• _Brief A_: Summarize the article below about Paul LePage's voter fraud claim in two sentences.
• _Brief B_: According to the article below about Paul LePage's voter fraud claim, on what date was LePage sworn in as governor?
• _Brief C_: Reproduce the passage of the article below about Paul LePage's voter fraud claim between "In LePage’s case, the" and "we’re not vigilant.", inclusive.

** Extracted text follows **

Newly inaugurated Maine Gov. Paul LePage, makes a point while delivering remarks after being sworn in Wednesday, Jan. 5, 2011 in Augusta, Maine.
Pat Wellenbach
/
AP file
Newly inaugurated Maine Gov. Paul LePage, makes a point while delivering remarks after being sworn in Wednesday, Jan. 5, 2011 in Augusta, Maine.

When former Maine Republican Gov. Paul LePage recently made the unsubstantiated claim that voters from Massachusetts were bused into the state to vote in the 2009 same-sex marriage referendum, he used a well-worn voter fraud canard that sometimes involves buses and vans — and occasionally sea vessels — but almost always people from somewhere else.

In LePage’s case, the allegations of voter fraud centered on Maine’s former overlords: Liberal Massachusetts. While the state managed to break free of the Bay State’s grip 202 years ago, its place in residents’ imaginations lives on — and often as a cautionary tale of what confronts us if we’re not vigilant.

** End of Extracted text **
** The data follows **

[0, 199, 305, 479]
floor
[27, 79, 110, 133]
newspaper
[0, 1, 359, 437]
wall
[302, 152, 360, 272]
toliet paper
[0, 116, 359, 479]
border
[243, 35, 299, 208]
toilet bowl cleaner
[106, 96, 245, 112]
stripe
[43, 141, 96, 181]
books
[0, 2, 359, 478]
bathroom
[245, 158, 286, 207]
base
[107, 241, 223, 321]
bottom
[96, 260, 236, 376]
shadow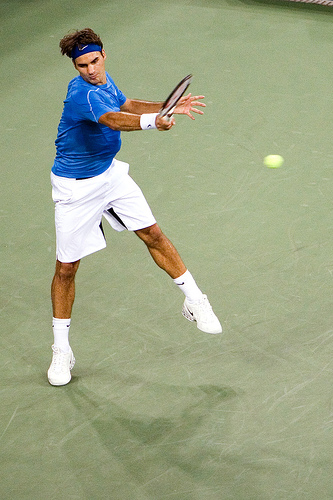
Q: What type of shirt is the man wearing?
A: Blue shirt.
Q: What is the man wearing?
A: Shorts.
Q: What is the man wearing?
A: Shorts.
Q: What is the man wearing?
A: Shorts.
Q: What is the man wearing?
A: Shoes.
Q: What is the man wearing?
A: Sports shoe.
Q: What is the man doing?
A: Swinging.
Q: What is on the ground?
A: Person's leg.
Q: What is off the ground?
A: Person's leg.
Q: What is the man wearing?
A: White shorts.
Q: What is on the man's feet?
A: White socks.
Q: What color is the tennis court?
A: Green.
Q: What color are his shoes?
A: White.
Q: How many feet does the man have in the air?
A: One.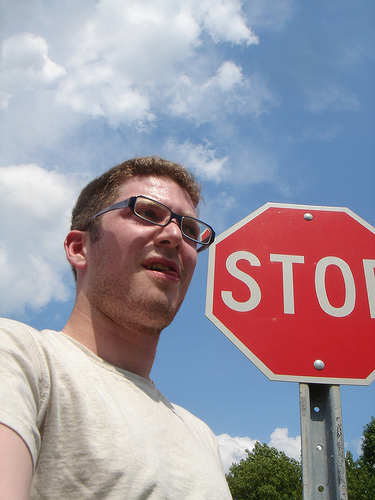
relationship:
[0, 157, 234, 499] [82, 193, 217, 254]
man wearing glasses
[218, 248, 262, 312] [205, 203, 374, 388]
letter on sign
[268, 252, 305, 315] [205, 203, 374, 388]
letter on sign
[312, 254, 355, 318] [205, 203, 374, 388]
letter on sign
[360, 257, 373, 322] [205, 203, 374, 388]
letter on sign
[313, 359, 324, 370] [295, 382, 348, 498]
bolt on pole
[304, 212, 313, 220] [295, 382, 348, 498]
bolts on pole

** End of The data **
** The data follows **

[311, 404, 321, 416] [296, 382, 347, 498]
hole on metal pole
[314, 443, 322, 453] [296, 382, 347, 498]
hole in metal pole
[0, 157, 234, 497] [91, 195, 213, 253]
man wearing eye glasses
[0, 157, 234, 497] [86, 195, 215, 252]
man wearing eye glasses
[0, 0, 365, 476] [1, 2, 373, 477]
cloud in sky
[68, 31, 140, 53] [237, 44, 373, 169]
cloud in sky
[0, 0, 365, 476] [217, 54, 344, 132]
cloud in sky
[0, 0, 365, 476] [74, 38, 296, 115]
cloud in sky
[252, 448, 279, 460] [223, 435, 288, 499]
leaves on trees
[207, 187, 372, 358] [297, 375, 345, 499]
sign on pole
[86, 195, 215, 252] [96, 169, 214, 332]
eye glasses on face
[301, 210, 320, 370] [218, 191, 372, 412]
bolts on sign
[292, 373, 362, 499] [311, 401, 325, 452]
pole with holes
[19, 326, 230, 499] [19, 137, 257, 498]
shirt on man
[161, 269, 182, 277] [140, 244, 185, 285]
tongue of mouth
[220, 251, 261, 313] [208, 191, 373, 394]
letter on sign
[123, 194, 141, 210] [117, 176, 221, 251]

** End of The data **

• _Your response A_: Former Maine Republican Gov. Paul LePage recently made the unsubstantiated claim that voters from Massachusetts were bused into Maine to vote in the 2009 same-sex marriage referendum, repeating a well-worn voter fraud canard that almost always involves people from somewhere else. Although Maine broke free of Massachusetts 202 years ago, the Bay State lives on in residents' imaginations, often as a cautionary tale of what confronts them if they are not vigilant.

• _Your response B_: Wednesday, Jan. 5, 2011.

• _Your response C_:
In LePage’s case, the allegations of voter fraud centered on Maine’s former overlords: Liberal Massachusetts. While the state managed to break free of the Bay State’s grip 202 years ago, its place in residents’ imaginations lives on — and often as a cautionary tale of what confronts us if we’re not vigilant.